I would say it's less so, specific to the Fisheries Act, but very broadly in terms of our forest management plans. When we undertake creating a forest management plan, local communities, indigenous and non-indigenous, as well as local stakeholders are part of that process.
It's actually largely run through our certification standards. Each of those certification standards undergo a process that stakeholders and indigenous groups feed into and review. Then, depending on the certification standard.... For example, in FSC, it's actually more of the concept of FPIC, so indigenous organizations need to essentially consent or approve the forest management plan. In other standards, it's more along the lines of, I guess, reflecting Canadian law currently on accommodating interests.
In some instances, the broad partnerships that we'd like to see are something that some of the other folks have mentioned in some of the offsetting, but with a rather more holistic, community approach. If there is a particular waterway or watershed that we're working within, we see benefit in engaging with all of the interests within the watershed.
For instance, in Cowichan, on the west coast of Canada, there's a watershed board. We take part as an industry association or as an industry component in that group. Cowichan Tribes is at the table. We look at where there's a need, and we focus stewardship activity where we would provide the benefit for the fish, which is important then to the communities that rely on them.
Yes, I think streamlined is the correct way to characterize it. With respect to what the pipeline industry does and how it responds to protecting fish habitat and so on, we would say, as I said in our statement, that we reviewed this and there is no change in terms of how we operate and what we do with respect to this fish habitat issue.
What has changed, though, relates to timelines and projects, and it's an important change. The previous process would come into play near the end of project evaluations and so on. It became very cumbersome and very time consuming to try to get the authorizations from DFO. This dragged out the timing of projects. Now it's identified up front and dealt over, if necessary, to the DFO for a review. If it's necessary, then we'll do a review and follow practice.
From the pipeline perspective, there is really no change in terms of how we approach, through best practices, dealing with the fisheries habitat issue. It has streamlined by putting this aspect of a project up front, rather than having it at the back end and being dragged out over a long period of time.
I would say that, from an efficiency perspective, there has been a very strong improvement. From a protection perspective, there is no impact in terms of how we deal with things, even over the life cycle of a pipeline.
I could answer on behalf of the hydro-power industry.
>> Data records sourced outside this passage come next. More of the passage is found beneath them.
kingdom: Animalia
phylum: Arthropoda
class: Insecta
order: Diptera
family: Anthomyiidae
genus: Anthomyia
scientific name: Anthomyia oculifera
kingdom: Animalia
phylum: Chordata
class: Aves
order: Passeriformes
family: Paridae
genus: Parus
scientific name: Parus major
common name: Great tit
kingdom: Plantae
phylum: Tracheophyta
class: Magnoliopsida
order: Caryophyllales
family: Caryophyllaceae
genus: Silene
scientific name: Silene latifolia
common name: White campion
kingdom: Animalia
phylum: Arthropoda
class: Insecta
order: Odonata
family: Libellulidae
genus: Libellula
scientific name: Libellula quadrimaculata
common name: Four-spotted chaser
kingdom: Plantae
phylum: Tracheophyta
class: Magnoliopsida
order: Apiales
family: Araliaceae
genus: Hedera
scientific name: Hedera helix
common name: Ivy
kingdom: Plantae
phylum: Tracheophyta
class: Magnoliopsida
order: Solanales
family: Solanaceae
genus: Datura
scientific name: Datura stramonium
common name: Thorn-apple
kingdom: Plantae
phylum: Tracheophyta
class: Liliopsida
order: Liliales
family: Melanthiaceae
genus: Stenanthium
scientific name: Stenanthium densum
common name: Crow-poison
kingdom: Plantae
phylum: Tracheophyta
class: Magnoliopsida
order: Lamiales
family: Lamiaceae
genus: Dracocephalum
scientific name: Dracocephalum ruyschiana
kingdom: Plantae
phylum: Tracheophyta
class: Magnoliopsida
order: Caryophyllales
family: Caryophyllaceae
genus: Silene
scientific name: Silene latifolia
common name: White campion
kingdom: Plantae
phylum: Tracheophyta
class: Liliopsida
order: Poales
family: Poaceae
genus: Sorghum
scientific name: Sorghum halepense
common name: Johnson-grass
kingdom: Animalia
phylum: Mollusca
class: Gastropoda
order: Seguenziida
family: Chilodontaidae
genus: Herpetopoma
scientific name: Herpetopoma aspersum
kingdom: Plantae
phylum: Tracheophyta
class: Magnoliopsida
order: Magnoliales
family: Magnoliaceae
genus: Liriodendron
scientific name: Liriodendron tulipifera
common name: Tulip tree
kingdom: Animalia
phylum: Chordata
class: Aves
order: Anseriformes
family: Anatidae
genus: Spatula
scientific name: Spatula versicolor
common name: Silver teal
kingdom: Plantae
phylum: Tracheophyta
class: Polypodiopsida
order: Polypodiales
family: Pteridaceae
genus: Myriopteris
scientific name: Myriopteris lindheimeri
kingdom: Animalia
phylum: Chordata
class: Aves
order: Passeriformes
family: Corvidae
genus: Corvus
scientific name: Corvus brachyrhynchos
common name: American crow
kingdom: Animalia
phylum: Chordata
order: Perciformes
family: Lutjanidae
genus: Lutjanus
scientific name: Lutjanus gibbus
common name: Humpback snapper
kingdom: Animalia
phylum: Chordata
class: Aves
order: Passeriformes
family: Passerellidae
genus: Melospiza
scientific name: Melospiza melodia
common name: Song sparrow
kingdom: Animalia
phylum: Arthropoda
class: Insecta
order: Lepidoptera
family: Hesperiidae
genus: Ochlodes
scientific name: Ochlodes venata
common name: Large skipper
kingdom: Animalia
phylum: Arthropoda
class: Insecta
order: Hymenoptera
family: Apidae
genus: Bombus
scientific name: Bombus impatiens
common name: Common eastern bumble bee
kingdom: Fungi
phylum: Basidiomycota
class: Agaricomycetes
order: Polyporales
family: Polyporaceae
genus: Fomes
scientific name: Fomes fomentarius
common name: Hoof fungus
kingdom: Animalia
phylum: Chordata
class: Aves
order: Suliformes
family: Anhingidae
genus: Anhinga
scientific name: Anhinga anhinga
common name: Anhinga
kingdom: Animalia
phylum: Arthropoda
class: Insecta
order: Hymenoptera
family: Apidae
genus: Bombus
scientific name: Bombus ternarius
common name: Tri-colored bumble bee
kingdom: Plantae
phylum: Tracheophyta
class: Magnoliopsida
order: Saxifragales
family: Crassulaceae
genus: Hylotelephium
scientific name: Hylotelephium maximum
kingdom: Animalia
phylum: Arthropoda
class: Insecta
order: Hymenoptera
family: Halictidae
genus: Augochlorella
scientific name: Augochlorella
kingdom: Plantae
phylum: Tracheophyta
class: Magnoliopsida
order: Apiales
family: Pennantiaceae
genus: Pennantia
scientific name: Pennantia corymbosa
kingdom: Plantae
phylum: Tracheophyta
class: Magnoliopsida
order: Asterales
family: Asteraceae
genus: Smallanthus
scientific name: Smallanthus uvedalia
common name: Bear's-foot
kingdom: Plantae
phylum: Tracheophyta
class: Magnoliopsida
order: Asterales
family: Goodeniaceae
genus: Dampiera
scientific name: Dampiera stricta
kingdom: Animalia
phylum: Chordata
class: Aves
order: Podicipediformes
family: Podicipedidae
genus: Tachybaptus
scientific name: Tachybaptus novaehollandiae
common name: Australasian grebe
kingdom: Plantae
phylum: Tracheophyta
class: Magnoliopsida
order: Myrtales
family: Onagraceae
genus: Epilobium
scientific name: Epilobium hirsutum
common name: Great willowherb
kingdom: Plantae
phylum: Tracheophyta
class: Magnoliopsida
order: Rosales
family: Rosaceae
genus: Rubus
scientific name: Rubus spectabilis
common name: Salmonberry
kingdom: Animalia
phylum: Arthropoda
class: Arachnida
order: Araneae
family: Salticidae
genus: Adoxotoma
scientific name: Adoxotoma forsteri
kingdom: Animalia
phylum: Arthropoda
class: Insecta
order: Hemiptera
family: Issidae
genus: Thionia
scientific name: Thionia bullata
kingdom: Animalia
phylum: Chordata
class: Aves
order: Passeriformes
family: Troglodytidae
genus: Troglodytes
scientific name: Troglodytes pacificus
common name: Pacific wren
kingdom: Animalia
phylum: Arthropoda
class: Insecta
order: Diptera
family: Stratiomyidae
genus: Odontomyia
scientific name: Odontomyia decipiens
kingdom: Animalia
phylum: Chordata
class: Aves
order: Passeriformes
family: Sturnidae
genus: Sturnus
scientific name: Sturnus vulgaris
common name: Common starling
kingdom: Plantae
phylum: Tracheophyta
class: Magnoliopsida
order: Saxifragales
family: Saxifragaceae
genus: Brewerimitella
I'll probably hearken back to what I was saying in the opening comments. The government's mid-century review of its climate strategy did a survey of seven prominent external studies talking about what needs to be done in order to lower greenhouse gas emissions in Canada. The one common element throughout all those studies was a call for more hydro-power generation. Precisely why is that, on a full life-cycle analysis, hydro power does have the lowest greenhouse gas emissions of any sort of generation. That includes methane emissions, as mentioned, as well as emissions again, in the full life cycle, from concrete, and so on.
Hydro power is something that already keeps Canada's emissions low, makes us have one of the cleanest, most renewable electricity systems in the world, and it's an area where we're able to grow and where we're able to back out some of the more emitting generation that still exists throughout Canada and replace it with hydro power.
It's also important to mention that hydro is an enabler of the other forms of renewable electricity. If you're interested in, say, solar power, wind power, or marine tidal kinetic, the one issue for all those different forms is the variability of their generation. Sometimes their ability to generate doesn't always match the load demand.